NoPool_Design_and_Implementation

NoPool_Design_and_Implementation (May 9 2003)
Contact the author.
Design notes for "no-pool" OpenGFS.


DESIGN GOALS:

Enable successful operation of OpenGFS without the use of the pool module
and its associated utilities.  

Provide ability to assign OpenGFS journals to specific hardware devices, 
while not requiring tight coupling of OpenGFS with a specific volume manager 
(user space) or device mapper (kernel space).  Also continue legacy support
for internal journals.

Provide filesystem and journal re-sizing support (filesystem growth and journal
addition only, unless a good way can be found to shrink the filesytem, and/or
remove journals).


Background and rationale:

The pool module provides: 

1) Mapping of one or more hardware devices (e.g. disk drive partitions) into 
   a contiguous pool, appearing as /dev/something (e.g. /dev/pool/pool0) to 
   the filesystem.

2) Consistent naming of the /dev/something across all computers in a cluster.

3) Stacking of the mapping with other mapping modules (e.g. kernel's md RAID).

4) Two types of "subpools":  data or journals.

5) Striping for individual data subpools, for enhanced performance.

6) Information, queried by mkfs.ogfs, regarding the devices comprising the pool.
   This enables mkfs.ogfs to assign specific journals to specific hardware
   devices within the pool.

7) Ability to grow the pool, adding new partitions.
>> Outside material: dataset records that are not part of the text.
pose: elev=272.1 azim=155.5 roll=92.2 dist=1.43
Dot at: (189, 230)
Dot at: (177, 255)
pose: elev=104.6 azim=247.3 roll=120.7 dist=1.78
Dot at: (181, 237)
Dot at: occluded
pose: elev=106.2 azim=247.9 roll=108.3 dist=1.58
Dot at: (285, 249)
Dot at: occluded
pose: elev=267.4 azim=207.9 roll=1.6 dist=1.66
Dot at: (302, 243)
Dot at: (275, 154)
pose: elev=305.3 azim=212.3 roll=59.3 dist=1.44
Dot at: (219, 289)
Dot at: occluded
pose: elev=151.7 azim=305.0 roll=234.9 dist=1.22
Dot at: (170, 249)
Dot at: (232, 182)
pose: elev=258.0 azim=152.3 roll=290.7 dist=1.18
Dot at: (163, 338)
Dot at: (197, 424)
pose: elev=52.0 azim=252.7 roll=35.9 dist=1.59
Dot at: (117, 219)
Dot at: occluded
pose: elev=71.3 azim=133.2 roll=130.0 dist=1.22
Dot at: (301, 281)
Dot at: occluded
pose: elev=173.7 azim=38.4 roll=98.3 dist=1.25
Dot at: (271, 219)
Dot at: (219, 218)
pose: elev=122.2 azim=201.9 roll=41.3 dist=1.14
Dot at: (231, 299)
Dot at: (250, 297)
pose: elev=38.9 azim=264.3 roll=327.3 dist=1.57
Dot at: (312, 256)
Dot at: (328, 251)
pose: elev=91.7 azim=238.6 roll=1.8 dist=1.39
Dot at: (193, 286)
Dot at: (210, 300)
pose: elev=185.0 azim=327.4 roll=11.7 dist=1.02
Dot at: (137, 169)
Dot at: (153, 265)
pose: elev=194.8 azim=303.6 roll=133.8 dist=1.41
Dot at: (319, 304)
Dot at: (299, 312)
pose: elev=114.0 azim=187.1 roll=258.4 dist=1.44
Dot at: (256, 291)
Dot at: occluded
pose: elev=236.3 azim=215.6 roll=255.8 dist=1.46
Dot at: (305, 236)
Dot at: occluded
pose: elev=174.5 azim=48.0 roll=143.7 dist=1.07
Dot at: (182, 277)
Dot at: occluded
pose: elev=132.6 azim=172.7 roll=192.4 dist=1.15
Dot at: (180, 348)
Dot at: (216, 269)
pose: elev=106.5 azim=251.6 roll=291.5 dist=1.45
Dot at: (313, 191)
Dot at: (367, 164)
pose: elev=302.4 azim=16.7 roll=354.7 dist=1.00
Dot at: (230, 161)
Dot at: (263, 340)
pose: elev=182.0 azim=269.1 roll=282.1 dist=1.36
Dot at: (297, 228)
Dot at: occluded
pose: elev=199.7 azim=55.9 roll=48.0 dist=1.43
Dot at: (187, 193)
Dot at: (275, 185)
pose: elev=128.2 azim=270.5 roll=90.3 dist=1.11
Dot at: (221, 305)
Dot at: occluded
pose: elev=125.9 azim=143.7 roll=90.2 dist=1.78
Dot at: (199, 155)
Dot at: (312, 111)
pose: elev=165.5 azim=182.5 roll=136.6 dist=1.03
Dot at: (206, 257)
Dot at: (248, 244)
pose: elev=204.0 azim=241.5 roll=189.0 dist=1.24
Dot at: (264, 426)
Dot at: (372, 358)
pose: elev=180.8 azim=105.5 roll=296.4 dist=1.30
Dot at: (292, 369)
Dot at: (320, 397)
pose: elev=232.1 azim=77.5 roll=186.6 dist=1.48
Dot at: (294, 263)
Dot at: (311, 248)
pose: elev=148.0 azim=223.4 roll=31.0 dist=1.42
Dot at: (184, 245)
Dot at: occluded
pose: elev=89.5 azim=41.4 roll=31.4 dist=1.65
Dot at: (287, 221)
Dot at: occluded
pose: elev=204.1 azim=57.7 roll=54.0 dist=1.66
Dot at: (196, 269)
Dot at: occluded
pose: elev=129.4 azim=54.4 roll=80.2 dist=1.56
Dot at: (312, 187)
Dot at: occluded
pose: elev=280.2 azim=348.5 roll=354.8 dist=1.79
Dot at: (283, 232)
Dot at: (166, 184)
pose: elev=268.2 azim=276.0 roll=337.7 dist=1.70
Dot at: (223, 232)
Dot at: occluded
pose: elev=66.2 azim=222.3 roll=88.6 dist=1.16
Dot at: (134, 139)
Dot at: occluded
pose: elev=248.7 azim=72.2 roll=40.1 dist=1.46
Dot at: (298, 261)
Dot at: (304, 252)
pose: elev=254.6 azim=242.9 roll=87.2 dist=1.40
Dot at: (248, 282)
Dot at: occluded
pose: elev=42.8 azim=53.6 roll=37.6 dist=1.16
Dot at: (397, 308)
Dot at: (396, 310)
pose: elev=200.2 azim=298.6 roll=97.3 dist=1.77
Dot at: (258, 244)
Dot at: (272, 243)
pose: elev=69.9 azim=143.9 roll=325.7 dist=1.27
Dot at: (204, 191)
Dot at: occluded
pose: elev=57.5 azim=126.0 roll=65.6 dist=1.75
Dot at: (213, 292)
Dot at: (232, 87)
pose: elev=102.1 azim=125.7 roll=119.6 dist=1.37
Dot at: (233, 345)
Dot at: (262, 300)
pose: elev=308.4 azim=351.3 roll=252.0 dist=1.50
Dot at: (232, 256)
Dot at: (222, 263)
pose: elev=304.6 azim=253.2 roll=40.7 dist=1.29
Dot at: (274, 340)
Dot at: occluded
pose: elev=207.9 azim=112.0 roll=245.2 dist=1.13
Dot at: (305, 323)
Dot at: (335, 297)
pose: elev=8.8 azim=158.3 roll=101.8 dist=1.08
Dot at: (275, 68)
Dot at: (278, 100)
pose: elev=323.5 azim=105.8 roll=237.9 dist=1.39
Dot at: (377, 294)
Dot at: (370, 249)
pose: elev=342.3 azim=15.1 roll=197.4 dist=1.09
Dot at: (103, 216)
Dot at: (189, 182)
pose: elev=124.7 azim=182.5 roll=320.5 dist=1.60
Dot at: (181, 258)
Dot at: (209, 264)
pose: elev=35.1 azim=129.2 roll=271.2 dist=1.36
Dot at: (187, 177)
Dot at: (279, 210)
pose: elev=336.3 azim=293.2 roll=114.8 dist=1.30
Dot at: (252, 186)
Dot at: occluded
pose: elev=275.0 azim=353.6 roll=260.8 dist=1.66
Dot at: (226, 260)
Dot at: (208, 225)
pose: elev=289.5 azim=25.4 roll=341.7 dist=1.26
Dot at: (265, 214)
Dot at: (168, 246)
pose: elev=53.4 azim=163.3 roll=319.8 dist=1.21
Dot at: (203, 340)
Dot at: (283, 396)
8) Hardware-based (DMEP) locking support

OpenGFS was written before many of these features were commonly found in the
kernel or other open source projects.  Currently, however, many of these
features are redundant with components such as the DM device mapper, the md
software RAID support, and EVMS (Enterprise Volume Management System).  These
features include 1) mapping, 2) consistent names, 3) stacking, 5) striping.

The primary feature not provided by other components is the tight coupling of
the pool layout knowledge to mkfs.ogfs.  The primary usage of this has been to
provide the journal assignment to a specific hardware device, for performance
or reliability reasons.  By providing support for assigning each external 
journal to a specific device, this feature 6) is no longer required.  

Feature 4) subpools will continue to be supported within the filesystem,
for the purpose of internal journals.  However, there will be no reason for
a user/admin, nor for a volume manager or a device mapper, to be aware of
subpools.  There will be no provision for a user/admin to place internal 
journals at specific locations within the filesystem.

Feature 7) re-sizing will be a phase-2 venture, after basic operation of
external journals is secured.

Feature 8) hardware DMEP will not be addressed.  There may be support for 
DMEP built into OpenGFS already, using kernel "sd" (SCSI Device) component
as an alternative to the pool support, but I haven't really looked into this.


THEORY OF OPERATION:

Internal to OpenGFS, the filesystem is seen as a linear 64-bit space of blocks.
In legacy OpenGFS, this space has been contiguous from 0 to the total capacity
of the filesystem.  In no-pool OpenGFS, the data and internal journals still
appear this way, but external journals appear at the top of the 64-bit space. 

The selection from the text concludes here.